Think of all these different kinds of cakes and cookies that the plant is giving away to attact soil microbes. They each will support a particular bacteria that can bring to the plant the needed nutrients from the inorganic material around them.
Whenever any of the first level predators — protozoa, “good guy” nematodes, microarthropods — eat bacteria or fungi, they release nutrients right there at the roots of the plants. These nutrients are then in soluble form, ready to be taken up by the roots of the plants. Chelated calcium ions stuck to proteins. Sulfur as sulfates. Nitrogen as ammonium. This is why those predators are essential.
The principal causes of the decline of wild Pacific salmon is land use change in the Pacific Northwest (from overpopulation) and climate change. Clear-cutting for centuries has led to the erosion of the riverbanks. Wood debris dammed up whatever streams had not already been dammed for hydropower and flood control. Choked by sediment and unable to get upstream, salmon lost their way and lost their breeding grounds.
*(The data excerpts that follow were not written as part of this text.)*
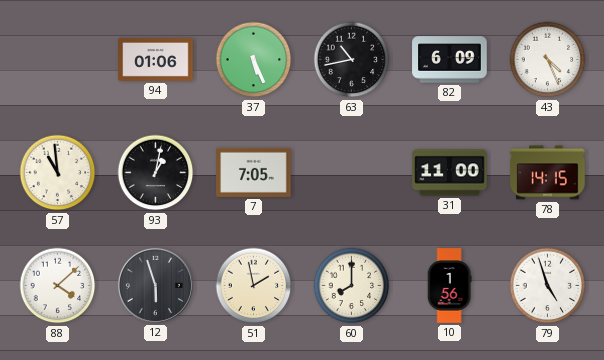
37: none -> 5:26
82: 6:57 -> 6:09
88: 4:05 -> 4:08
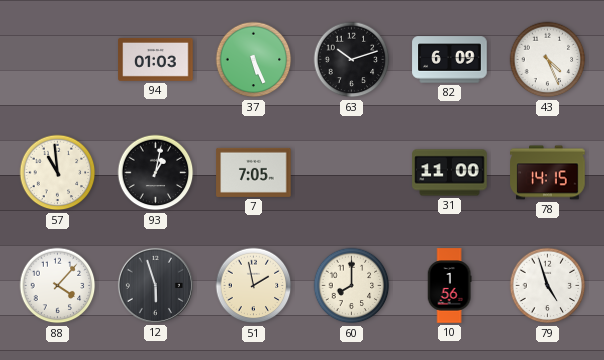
94: 01:06 -> 01:03
63: 10:43 -> 10:12
88: 4:08 -> 4:07
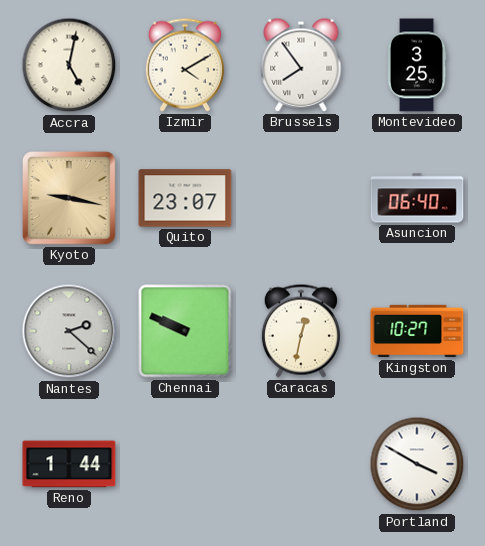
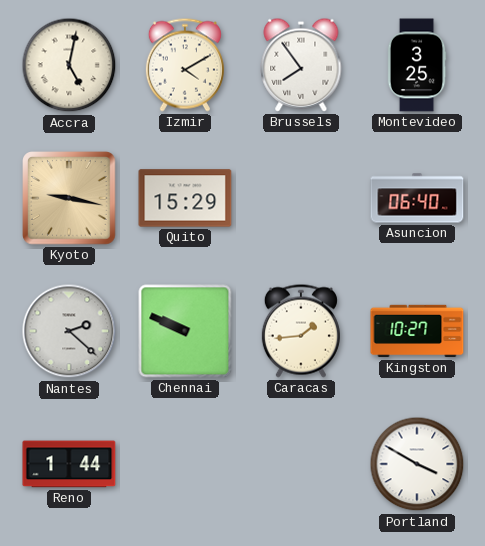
Quito: 23:07 -> 15:29
Caracas: 12:32 -> 1:44
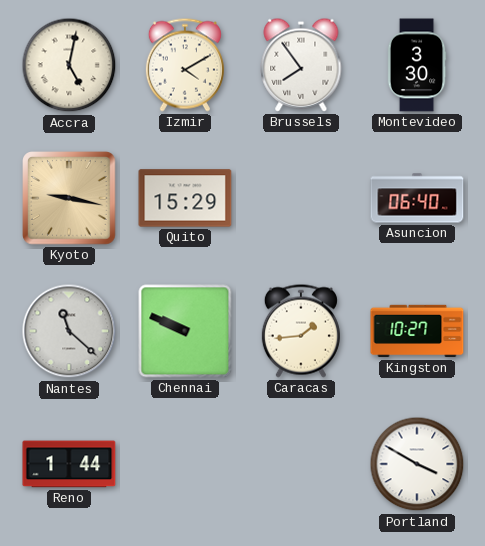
Montevideo: 3:25 -> 3:30
Nantes: 2:22 -> 11:22
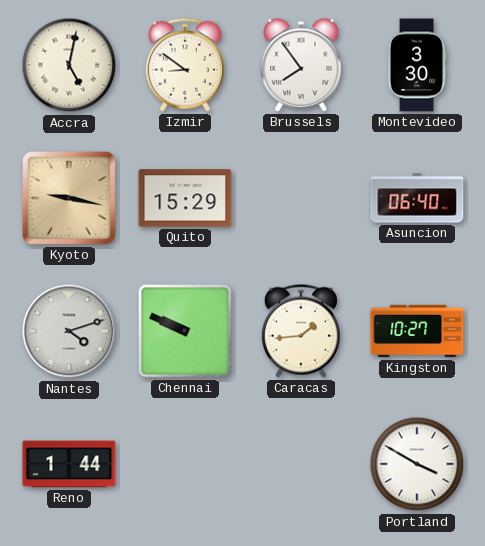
Izmir: 4:10 -> 8:51
Nantes: 11:22 -> 4:12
The nutrient density of inland plants suffered the loss of the salmon-bear-bird nutrition migration pathway.
But we know, dear readers of this space since 2006, that one of the best ways to build and protect that healthy soil food web is with biochar. We can’t offer that solution to those poor salmon the Haida caught, but we can easily give it to the plants people grow on land.
Those plants will be packed with nutrient density even as CO2 concentrations continue to march upwards. And that’s the more natural way, over the long term, to bring CO2 back down and salmon and bears back up.